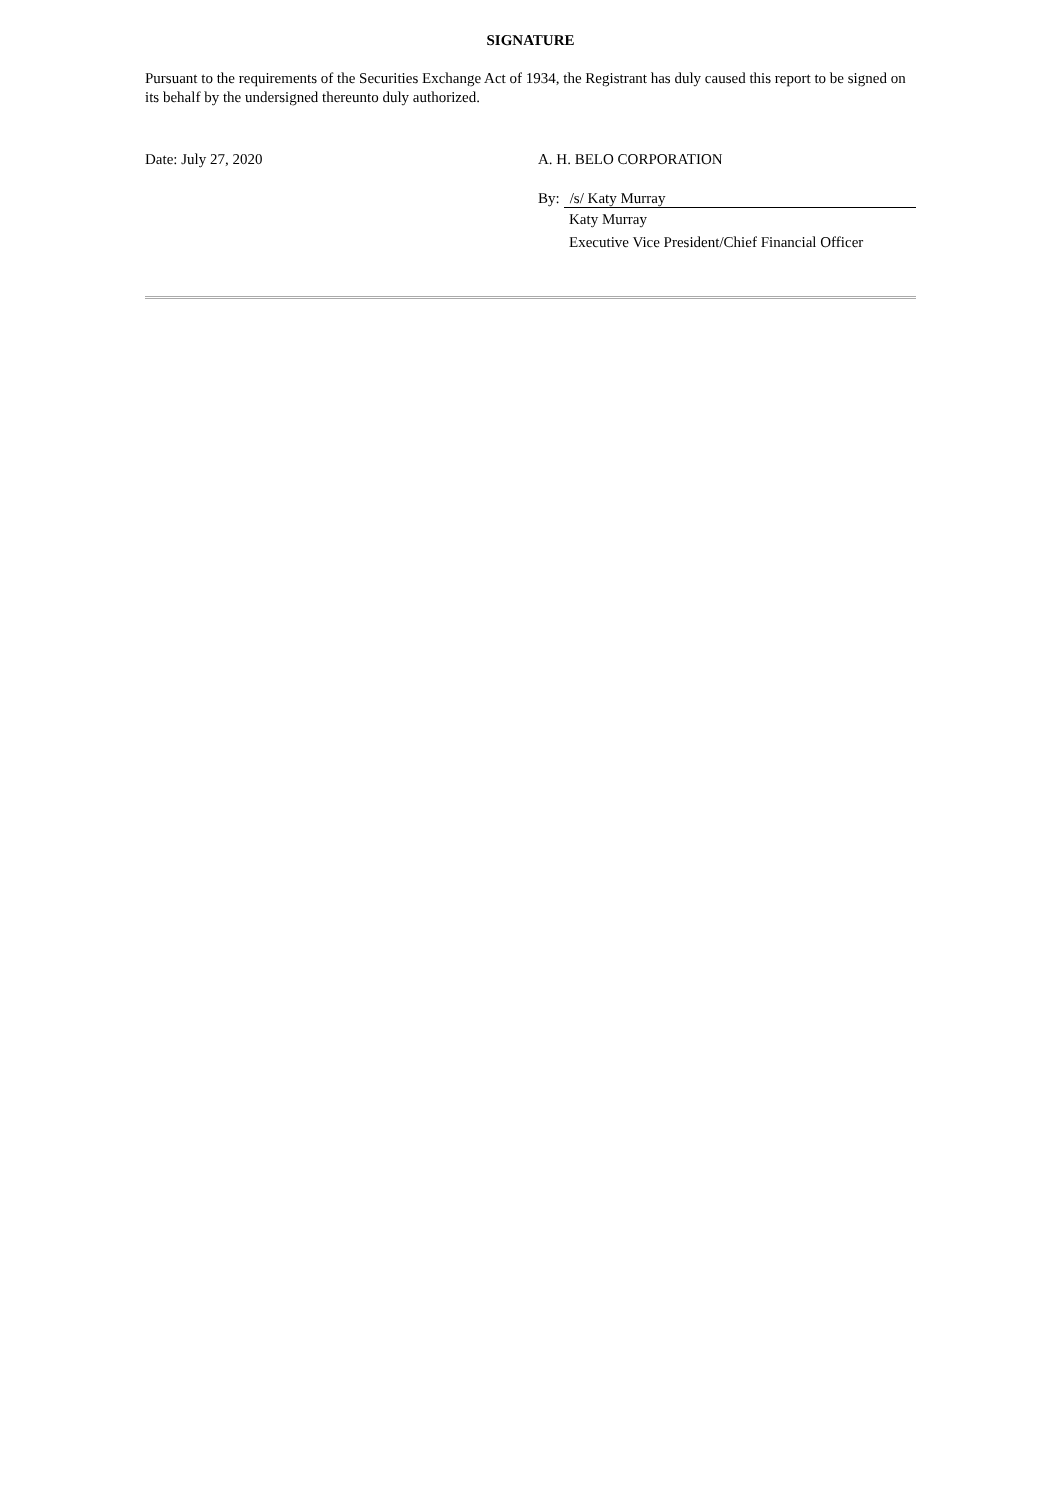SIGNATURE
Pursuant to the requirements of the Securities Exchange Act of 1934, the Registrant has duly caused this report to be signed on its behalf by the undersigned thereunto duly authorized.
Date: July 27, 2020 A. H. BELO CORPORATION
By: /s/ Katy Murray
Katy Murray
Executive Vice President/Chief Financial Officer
--------------------------------------------------
- **Exercise directions**
The entries are to be restated word for word, with pictures omitted.

- **Solved exercise**
SIGNATURE
Pursuant to the requirements of the Securities Exchange Act of 1934, the Registrant has duly caused this report to be signed on its behalf by the undersigned thereunto duly authorized.
Date: July 27, 2020 A. H. BELO CORPORATION
By: /s/ Katy Murray
Katy Murray
Executive Vice President/Chief Financial Officer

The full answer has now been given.